The Commonweal cancer support community became a vital part of my life when my partner, Ann Weissman, died from cancer three years ago last February. Ann got ovarian cancer in 1993.  After treatment and recovery she returned to a full life and was well until she had a recurrence in 2008. Ann went to retreats twice. Although welcomed to retreats, I chose not to go, to give Ann as much space as she might want, to be there completely for herself.

Ann and other alumni formed the San Francisco-Peninsula Support group, which often met at our house. She became very close to two other members. The three met for dinner on Friday nights, in addition to the monthly group meetings.  I remember coming home towards the end of their dinners and noticing there was something special in the air, something that drew me in. The three attended to each other when someone was in the hospital or homebound. I was thankful to Ann’s friends, because they shared dimensions of her experience more than I could, because I don’t have cancer.
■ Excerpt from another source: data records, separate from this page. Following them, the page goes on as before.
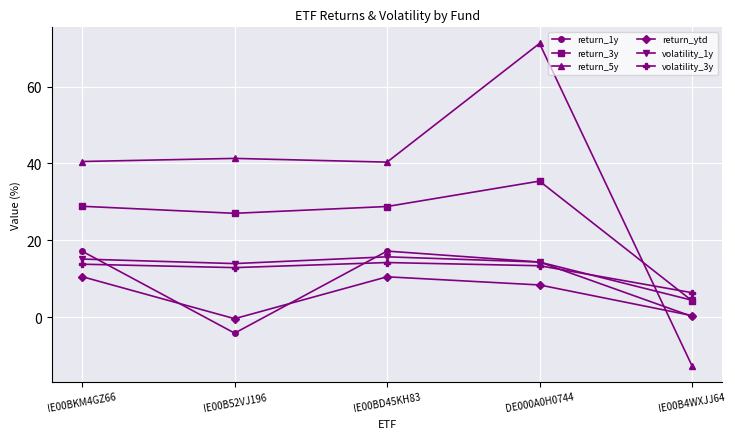

What is the label of the 3rd point from the left?

IE00BD45KH83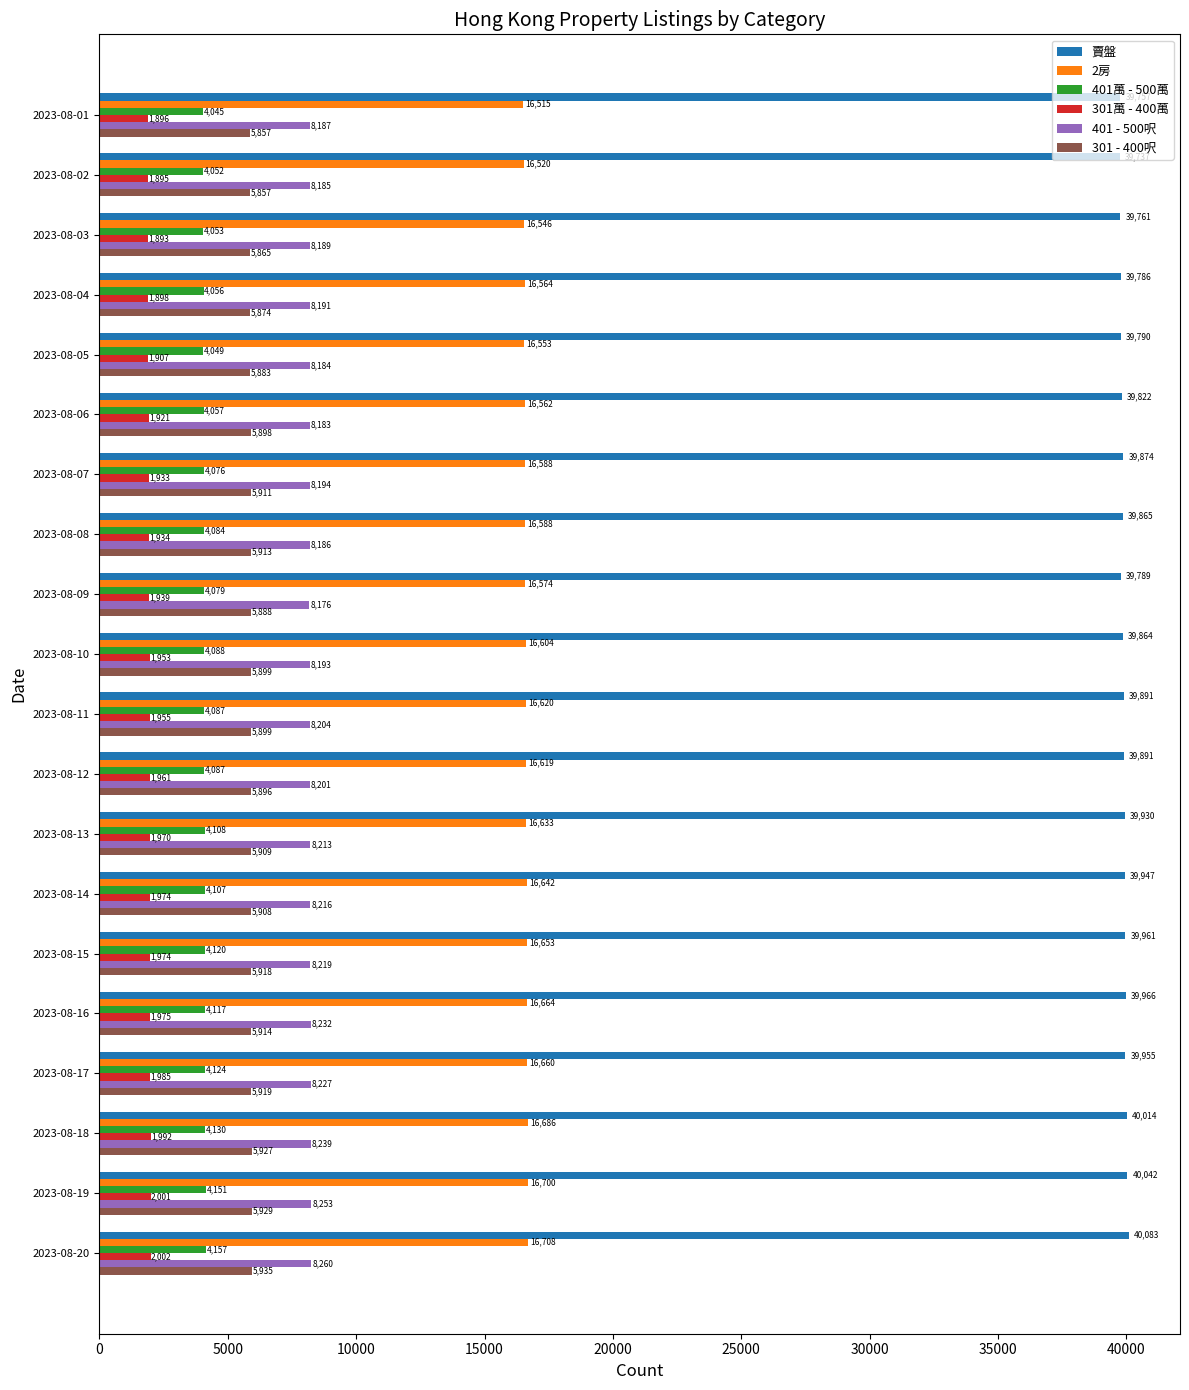

What is the difference between the highest and lowest values at 2023-08-04?

37888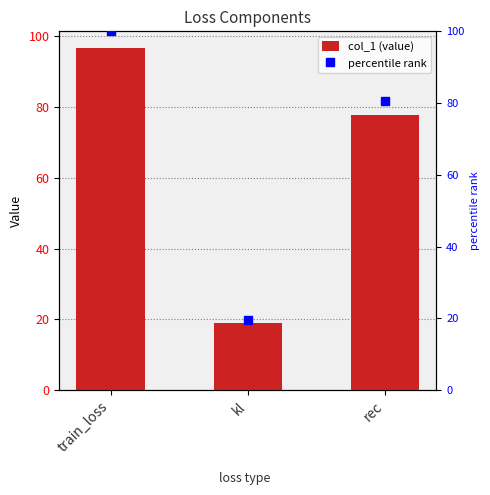

How many distinct data groups are displayed?

2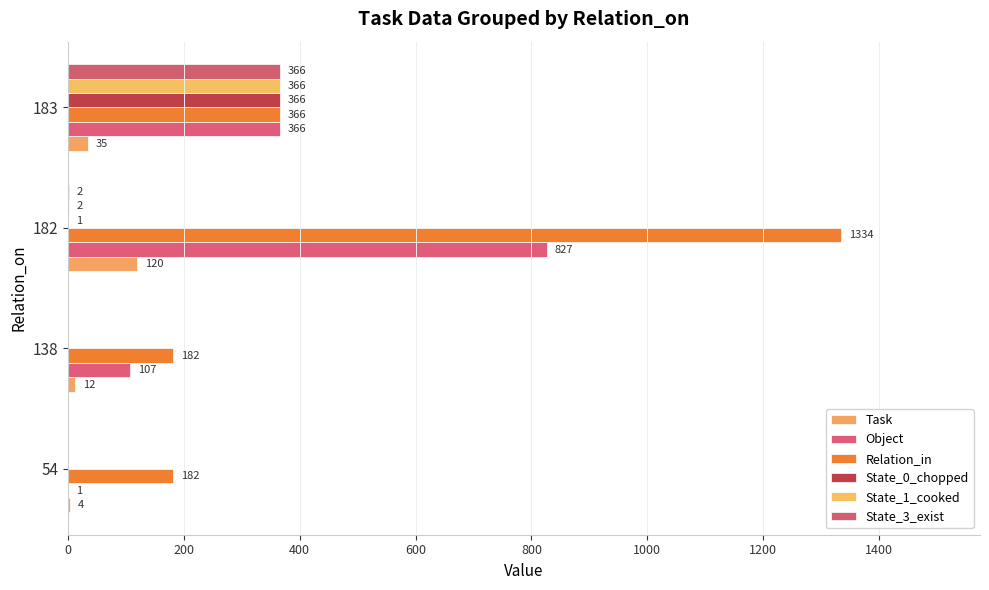

Count the number of data series in this chart.

6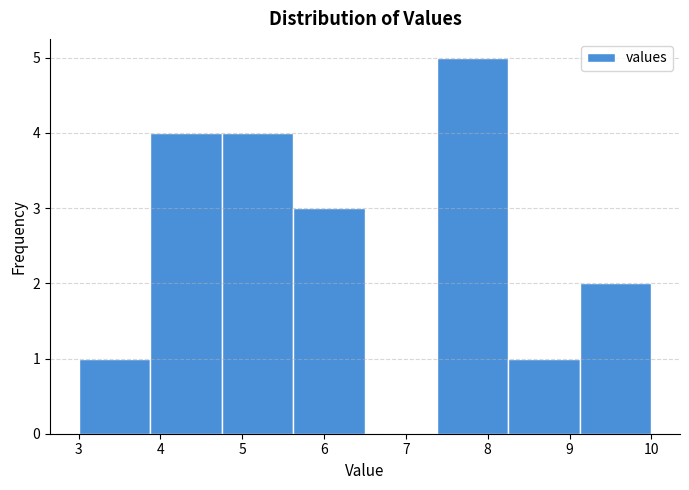

Reading left to right, list every bar in this chart as the range it spans on the x-axis followed by its height. Neither the bar edges nor the heights are printed on the chart, so give them approximately, as read against the axes.

3.0 to 3.9: 1
3.9 to 4.8: 4
4.8 to 5.6: 4
5.6 to 6.5: 3
6.5 to 7.4: 0
7.4 to 8.3: 5
8.3 to 9.1: 1
9.1 to 10.0: 2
Ann’s friends spoke at her memorial. In the months after, I stayed in contact with them. They anticipated I might need help and had told Ann they would not desert her family. We became friends and have assisted each other when we needed it. We’ve made hospital visits with treats to eat. We’ve brought chicken soup when someone is home with a cold. We go to movies and music. We share writing as a common interest. My friends helped me through months of grieving.  My brother and these two kept me sane, on the safe side of the edge. I would never have met them had it not been for Commonweal.

I met the larger community at my first Alumni Day in the fall of 2012.  I got invited after I wrote a poem about grief that people liked, and I am guessing, because they liked Ann. The poem was in Michael’s Letter to Commonweal Friends, September 2012.
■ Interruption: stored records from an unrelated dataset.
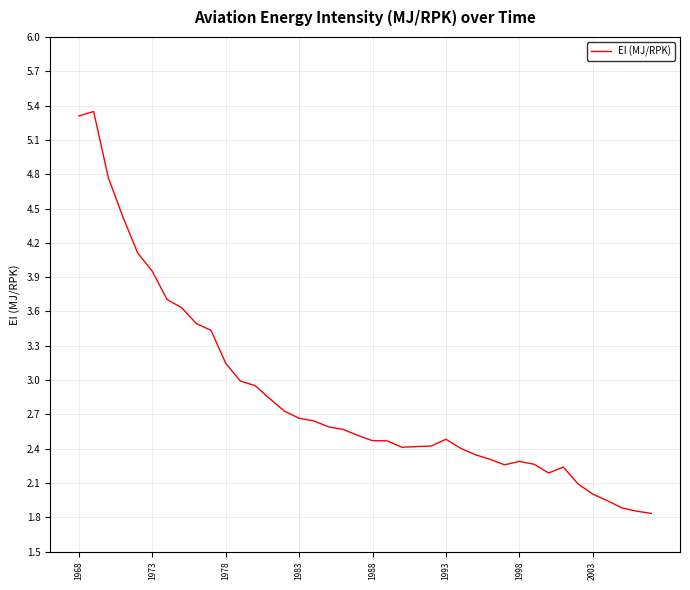

How many series are shown in this chart?

1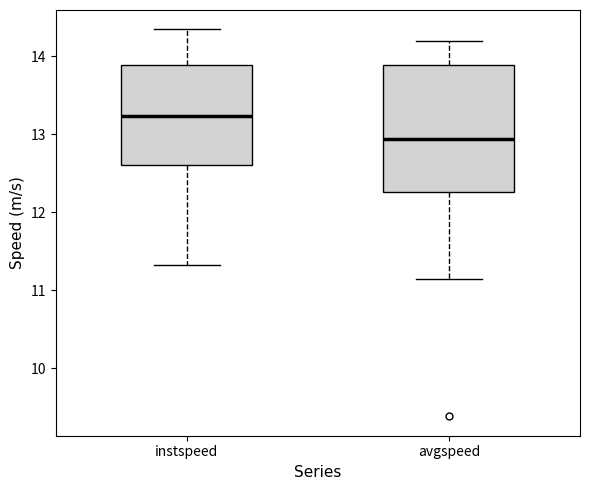

Where is the lower edge of the box for instspeed on the y-axis? The values are not printed on the chart, so give them approximately, as read against the axis.

12.6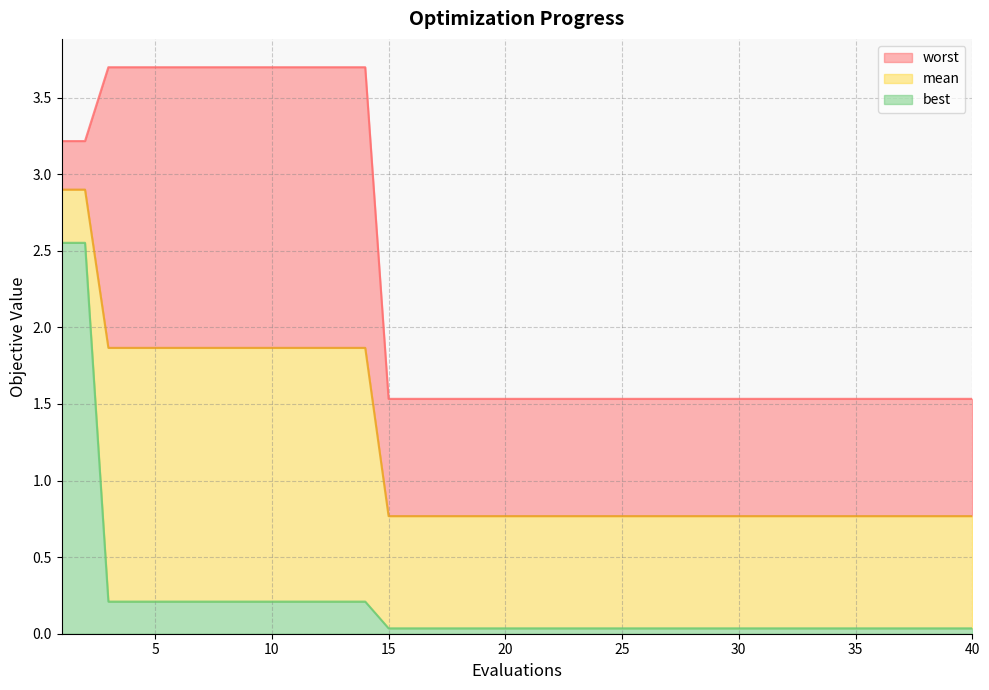

What are all the series names shown in the legend?

worst, mean, best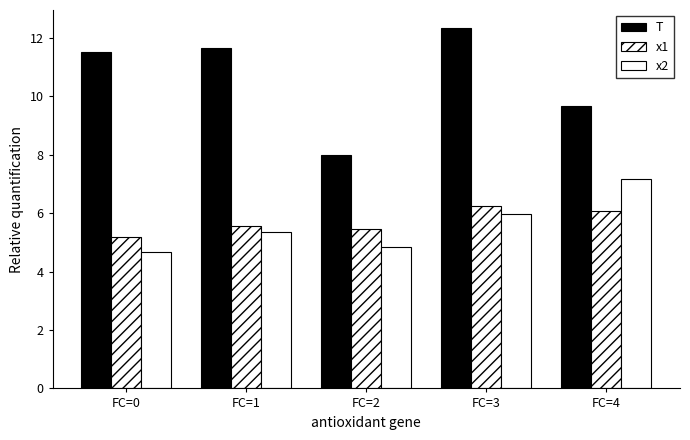

Rank the categories by x2 value from lowest to highest.

FC=0, FC=2, FC=1, FC=3, FC=4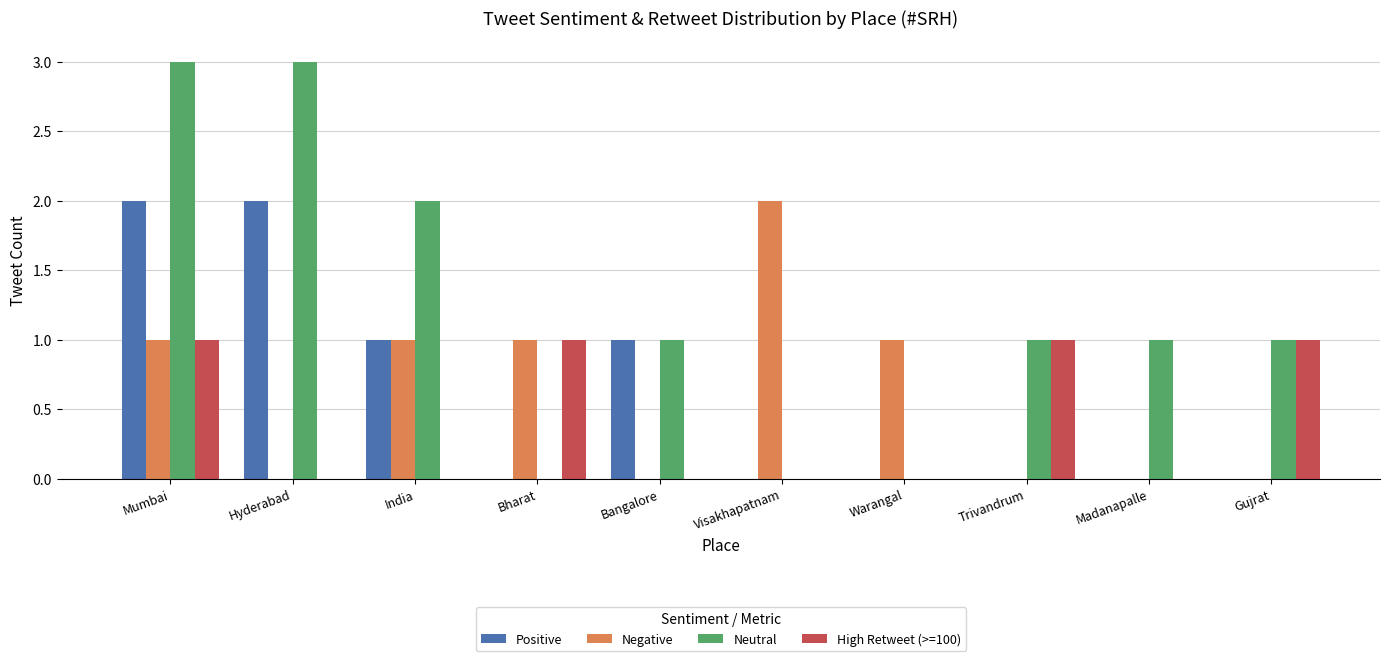

How many High Retweet (>=100) values are between 0 and 1?

10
Alumni Day at Commonweal is the perfect place to be. I feel welcomed, embraced, and acknowledged. I feel I am among people who love each other, who know about loss and death, who laugh and cry with each other, who know what is happening to me. I don’t have to defend, justify, or even explain myself.

I walk along the bluff, look at the cows on one side and the endless ocean on the other, where Ann and I once walked when I picked her up from retreat. I remember her and it seems she often takes this opportunity to visit me. She likes to hear about my life and our sons. I get her advice. I’ve been to Alumni Day every time since my first. I go to Commonweal events. I don’t know another place where I could have the same experiences.

My Commonweal connection led me to another equally important part of the new life I am making since Ann died. My two friends introduced me to writing classes and close communities of writers in San Francisco, where I learned to use creative writing for living through grief and for healing. I made dear friends in my writing community, another surprise gift that grew from within the Commonweal Cancer Help Program.

You never know where your life will go.  Thank you Commonweal.